Ook bij ons zijn inmiddels tientallen vergunningen verleend voor proeven met gentechgewassen in de open lucht en worden genetisch gemanipuleerde bestanddelen verwerkt in voedsel voor menselijk en dierlijk gebruik - buiten medeweten en zonder instemming van het grote publiek. Een ruime meerderheid van de Nederlandse bevolking (61 procent) weet niet dat ook in Nederland genetisch gemanipuleerde gewassen gekweekt worden; 55 procent weet niet dat er voedsel met gemanipuleerde bestanddelen in de winkels wordt verkocht. Het is geen desinteresse: 70 procent wil graag meer weten over mogelijke risico’s voor natuur en milieu van gentechgewassen. Uit die cijfers, afkomstig uit een recente NIPO/Greenpeace enquete, blijkt verontrusting over de huidige gang van zaken, in het bijzonder de sluimerende wijze waarop de samenleving voor voldongen feiten wordt geplaatst. Geen onterechte zorg. Zetmeelconcern Avebe uit Groningen kreeg twee jaar geleden een vergunning om transgene aardappelen te planten voor industriële toepassingen. De aardappel heeft door manipulatie een verhoogd zetmeelgehalte, maar heeft ook een gen dat resistentie tegen antibiotica kan veroorzaken. Het jaar daarop besloot het ministerie van VROM geen vergunning af te geven voor deze aardappel. Avebe had echter, anticiperend op een positieve uitslag, de aardappel al laten poten. Het bedrijf moest toen de gepote aardappelen rooien en vernietigen (kosten: 15 miljoen gulden). Dit jaar bleken er toch aardappelen van vorig jaar weer op te schieten tussen de nieuwe oogst. Het totaal verwijderen van deze transgene opslag blijkt vrijwel niet mogelijk.

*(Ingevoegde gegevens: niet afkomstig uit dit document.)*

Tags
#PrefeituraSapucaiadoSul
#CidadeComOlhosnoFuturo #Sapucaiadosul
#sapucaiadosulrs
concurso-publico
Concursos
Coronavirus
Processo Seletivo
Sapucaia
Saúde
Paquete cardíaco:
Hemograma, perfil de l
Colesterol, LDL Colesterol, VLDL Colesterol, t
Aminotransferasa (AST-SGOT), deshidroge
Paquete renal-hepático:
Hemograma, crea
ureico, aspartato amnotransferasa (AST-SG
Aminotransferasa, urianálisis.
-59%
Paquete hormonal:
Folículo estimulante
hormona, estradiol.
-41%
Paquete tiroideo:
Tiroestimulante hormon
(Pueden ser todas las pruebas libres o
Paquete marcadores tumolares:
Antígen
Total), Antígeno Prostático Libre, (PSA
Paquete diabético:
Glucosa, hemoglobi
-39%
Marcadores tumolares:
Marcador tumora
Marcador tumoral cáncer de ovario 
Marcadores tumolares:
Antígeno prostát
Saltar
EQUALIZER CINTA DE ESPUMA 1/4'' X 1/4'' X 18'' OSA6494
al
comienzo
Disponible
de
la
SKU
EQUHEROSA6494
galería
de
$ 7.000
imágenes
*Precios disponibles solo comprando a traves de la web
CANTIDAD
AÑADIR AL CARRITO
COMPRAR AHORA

Gentechnologie in de landbouwsector is geenszins het wondermiddel tegen honger en voor een beter milieu. Gentech in de landbouw is een verspilling van waardevol wetenschappelijk onderzoek, menskracht en geld, en een bedreiging voor mens en dier, de omgeving en de economische situatie van kleine boeren en arme landen. De risico’s zijn onvoorspelbaar en slechts extreme en dringende omstandigheden kunnen het nemen van dergelijke risico’s legitimeren. Zulke omstandigheden doen zich niet voor. Genetische manipulatie van planten - ongeacht of het gaat om voedsel of andere landbouwproducten - moet daarom als te riskant en dus ongeoorloofd worden aangemerkt.

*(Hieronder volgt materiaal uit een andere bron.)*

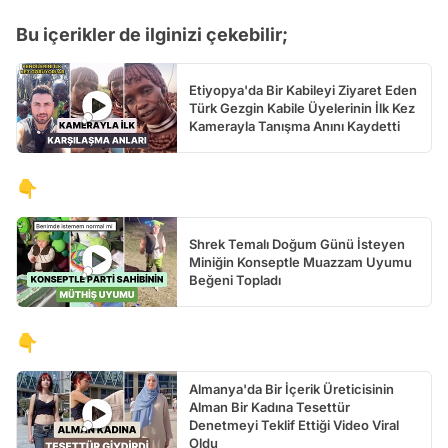
Test
Bu içerikler de ilginizi çekebilir;
Etiyopya'da Bir Kabileyi Ziyaret Eden
Türk Gezgin Kabile Üyelerinin İlk Kez
Kamerayla Tanışma Anını Kaydetti
👇
Shrek Temalı Doğum Günü İsteyen
Miniğin Konseptle Muazzam Uyumu
Beğeni Topladı
👇
Almanya'da Bir İçerik Üreticisinin
Alman Bir Kadına Tesettür
Denetmeyi Teklif Ettiği Video Viral
Oldu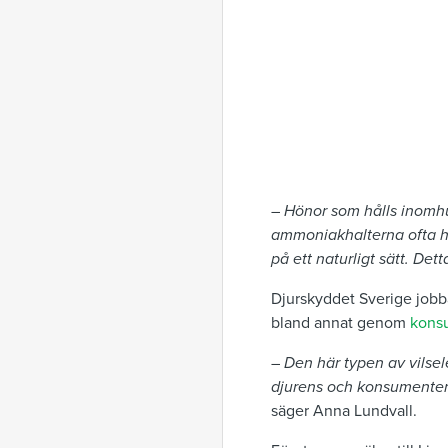
–
Hönor som hålls inomhu
ammoniakhalterna ofta hö
på ett naturligt sätt. Dett
Djurskyddet Sverige jobbar
bland annat genom
kons
–
Den här typen av vilse
djurens och konsumentern
säger Anna Lundvall.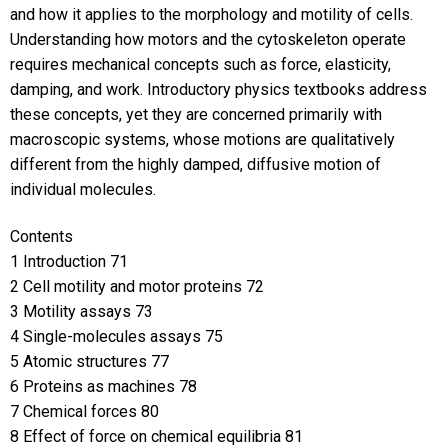
and how it applies to the morphology and motility of cells.
Understanding how motors and the cytoskeleton operate
requires mechanical concepts such as force, elasticity,
damping, and work. Introductory physics textbooks address
these concepts, yet they are concerned primarily with
macroscopic systems, whose motions are qualitatively
different from the highly damped, diffusive motion of
individual molecules.
Contents
1 Introduction 71
2 Cell motility and motor proteins 72
3 Motility assays 73
4 Single-molecules assays 75
5 Atomic structures 77
6 Proteins as machines 78
7 Chemical forces 80
8 Effect of force on chemical equilibria 81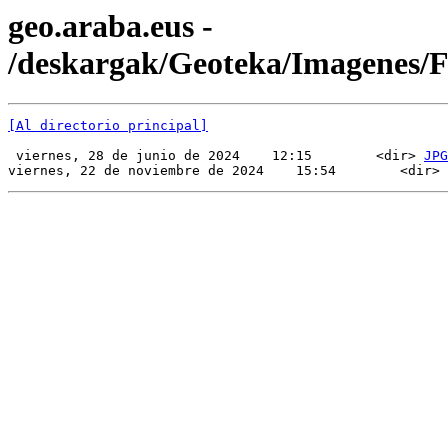
geo.araba.eus -
/deskargak/Geoteka/Imagenes/
[Al directorio principal]
 viernes, 28 de junio de 2024    12:15        <dir> 
JPG
viernes, 22 de noviembre de 2024    15:54        <dir> 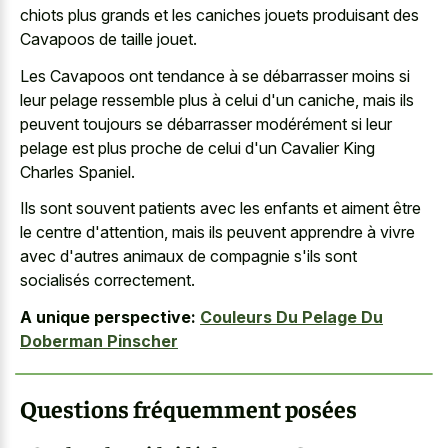
chiots plus grands et les caniches jouets produisant des
Cavapoos de taille jouet.
Les Cavapoos ont tendance à se débarrasser moins si
leur pelage ressemble plus à celui d'un caniche, mais ils
peuvent toujours se débarrasser modérément si leur
pelage est plus proche de celui d'un Cavalier King
Charles Spaniel.
Ils sont souvent patients avec les enfants et aiment être
le centre d'attention, mais ils peuvent apprendre à vivre
avec d'autres animaux de compagnie s'ils sont
socialisés correctement.
A unique perspective:
Couleurs Du Pelage Du
Doberman Pinscher
Questions fréquemment posées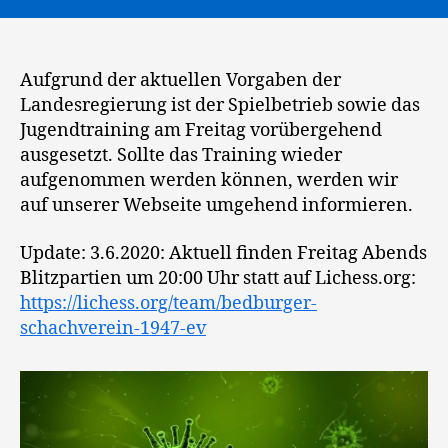
Aufgrund der aktuellen Vorgaben der
Landesregierung ist der Spielbetrieb sowie das
Jugendtraining am Freitag vorübergehend
ausgesetzt. Sollte das Training wieder
aufgenommen werden können, werden wir
auf unserer Webseite umgehend informieren.
Update: 3.6.2020: Aktuell finden Freitag Abends
Blitzpartien um 20:00 Uhr statt auf Lichess.org:
https://lichess.org/team/bedburger-
schachverein-1947-ev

Voor een breed gedragen en gefundeerd oordeel over de wenselijkheid van genetische manipulatie van landbouwgewassen, moeten we ons (bezinnings)tijd gunnen. Niet de dynamiek van de technologische ontwikkeling in chemie met de belangen van het bedrijfsleven dient te bepalen waar de grenzen liggen, maar de samenleving. Te vaak zijn we overgegaan tot invoering respectievelijk toestaan van bepaalde ontwikkelingen zonder ons vooraf te realiseren wat de gevolgen op langere termijn zouden kunnen zijn. Kernenergie is daar het meest sprekende voorbeeld van. Tijd voor bezinning krijgen we als er een moratorium op genetische manipulatie in de landbouwsector komt. De miljoenen overheidsgeld die nu aan “technologische ontwikkelingskredieten” worden uitgekeerd aan een omstreden sector, kunnen beter besteed worden aan goede, onafhankelijke voorlichting en een maatschappelijk debat. Door een moratorium krijgt de Nederlandse samenleving eindelijk een faire kans op dat maatschappelijk debat over deze revolutionaire techniek. Want niet alleen de politiek maar vooral ook de burger, de consument, heeft recht op informatie en discussie, zodat op goede gronden geoordeeld kan worden over de toekomst van de genetische technologie. Alleen zo kan er een einde komen aan het ongecontroleerd knutselen aan de bouwstenen van het leven.